Peut-être le monde naturel pouvait-il m’être de quelque secours ? Quelques traités d’éthologie plus tard, il fallut déchanter. Dans mon “Dictionnaire du comportement animal”, entre "parasitisme" et "Pavlov", pas de trace de "paternité ; entre "perception" et "peur", aucun "père". Rien d’étonnant : un animal n’a pas de père. Il ne connaît jamais son géniteur et ne soupçonne même pas son existence. L’homme est l’animal qui a un père. Mais qu’est-ce qu’un père ? On ne le sait pas. Ou plutôt : on ne le sait plus. Il y a encore trente ans, le père était simple. Son rôle était de dire à l’enfant qui il était et de veiller à ce qu’il le devienne. La civilisation patriarcale était fondée sur une image codifiée de la paternité. Le pater familias, chef de famille aux allures de chef de meute, transmettait à son enfant un nom et une identité : des valeurs, des principes, une appartenance sociale, longtemps même un métier – un père qu’il fallait "tuer" (au sens freudien) pour oser être soi… Jusqu’au milieu du XXe siècle, on entrait dans la vie soumis à la toute-puissance de la mère, et dans le monde, soumis à la toute-puissance du père, à son "autorité". Mais aujourd’hui, le patriarcat est mort, et la figure de l’ancien père est périmée. La nature n’a jamais connu le père, et la culture ne sait plus dire ce qu’il est. Aujourd’hui, le mot père n’a pas de sens.
On constate souvent que le désir d’enfant est généralement plus précoce chez les femmes que chez les hommes. Les hommes auraient peur de l’engagement, ils manqueraient de maturité… Ils sont eux-mêmes de grands enfants, n’est-ce pas ? Mesdames, mesdemoiselles, n’avez-vous jamais fait le rêve de vous retrouver soudain costumée sur la scène d’un théâtre, devant un parterre attentif, sans connaître une ligne du rôle que vous êtes censée jouer ? Telle est la situation d’un père depuis que le patriarcat n’est plus. Le public est nombreux, l’attente pressante, mais le rôle est vide. Je crois que l’on peut comprendre le trac des futurs pères. Car aujourd’hui, un père n’est rien. Et tout homme, devenant père, affublé d’un attribut qui ne veut rien dire, alors même que tout le monde feint de croire que son sens relève de l’évidence, doit dissimuler le sentiment prégnant qu’être père est impossible.
Voilà pourquoi j’ai voulu écrire sur la paternité. D’abord, parce que je crois que l’on n’écrit jamais que sur l’impossible. Ensuite, parce que cette expérience m’a appris quelque chose : quelqu’un sait. Non les psychologues, ni les philosophes, ni quelque spécialiste. Ce qu’est un père est l’affaire d’un seul expert : l’enfant.

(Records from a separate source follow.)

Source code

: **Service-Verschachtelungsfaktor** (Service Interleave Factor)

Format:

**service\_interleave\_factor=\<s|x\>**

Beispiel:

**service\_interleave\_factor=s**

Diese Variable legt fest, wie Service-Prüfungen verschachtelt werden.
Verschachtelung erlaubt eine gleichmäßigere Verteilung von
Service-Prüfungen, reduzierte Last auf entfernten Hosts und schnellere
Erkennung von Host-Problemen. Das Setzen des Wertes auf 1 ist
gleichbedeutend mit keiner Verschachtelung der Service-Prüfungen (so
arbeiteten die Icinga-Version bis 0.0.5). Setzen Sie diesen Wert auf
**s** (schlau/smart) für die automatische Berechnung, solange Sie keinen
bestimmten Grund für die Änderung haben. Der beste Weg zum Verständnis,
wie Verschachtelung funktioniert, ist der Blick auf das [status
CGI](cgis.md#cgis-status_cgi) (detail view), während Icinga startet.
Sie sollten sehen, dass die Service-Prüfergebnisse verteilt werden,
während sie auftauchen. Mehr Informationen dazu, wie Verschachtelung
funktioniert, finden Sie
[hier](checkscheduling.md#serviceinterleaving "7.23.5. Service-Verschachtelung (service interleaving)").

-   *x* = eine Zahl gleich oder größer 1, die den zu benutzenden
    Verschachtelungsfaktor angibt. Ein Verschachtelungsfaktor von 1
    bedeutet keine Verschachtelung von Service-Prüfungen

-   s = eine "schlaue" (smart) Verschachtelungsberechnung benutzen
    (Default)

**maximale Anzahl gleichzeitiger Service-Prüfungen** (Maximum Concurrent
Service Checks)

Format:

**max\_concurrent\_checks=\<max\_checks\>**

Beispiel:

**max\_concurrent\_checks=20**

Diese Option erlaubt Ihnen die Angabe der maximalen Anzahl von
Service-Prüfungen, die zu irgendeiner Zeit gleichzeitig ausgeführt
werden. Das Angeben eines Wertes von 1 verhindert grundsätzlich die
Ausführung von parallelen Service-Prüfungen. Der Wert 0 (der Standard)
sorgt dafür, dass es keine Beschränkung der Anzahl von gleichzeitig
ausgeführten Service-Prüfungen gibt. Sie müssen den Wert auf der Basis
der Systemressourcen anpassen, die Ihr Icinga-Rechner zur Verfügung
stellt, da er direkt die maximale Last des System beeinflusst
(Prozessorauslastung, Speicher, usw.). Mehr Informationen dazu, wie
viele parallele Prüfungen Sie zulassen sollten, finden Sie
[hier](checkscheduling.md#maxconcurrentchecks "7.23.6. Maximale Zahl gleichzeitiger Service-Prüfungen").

Dès ses premiers jours, au plus secret de son âme, la figure du père est dessinée en creux comme une absence, un besoin… Comme son désir. Et dès ses premiers jours, un enfant s’attache à façonner le père dont il a besoin. Il s’agit simplement de l’écouter, et d’accepter de se laisser transformer, bouleverser par cette révolution intime qu’est le surgissement d’un enfant : nouveauté radicale, incessante remise en question. Dans ce vide que laisse le retrait de l’ancienne figure du père, il s’agit de se laisser construire par le désir de son enfant. Aujourd’hui, le père n’est plus une image. C’est une aventure. C’est une initiation.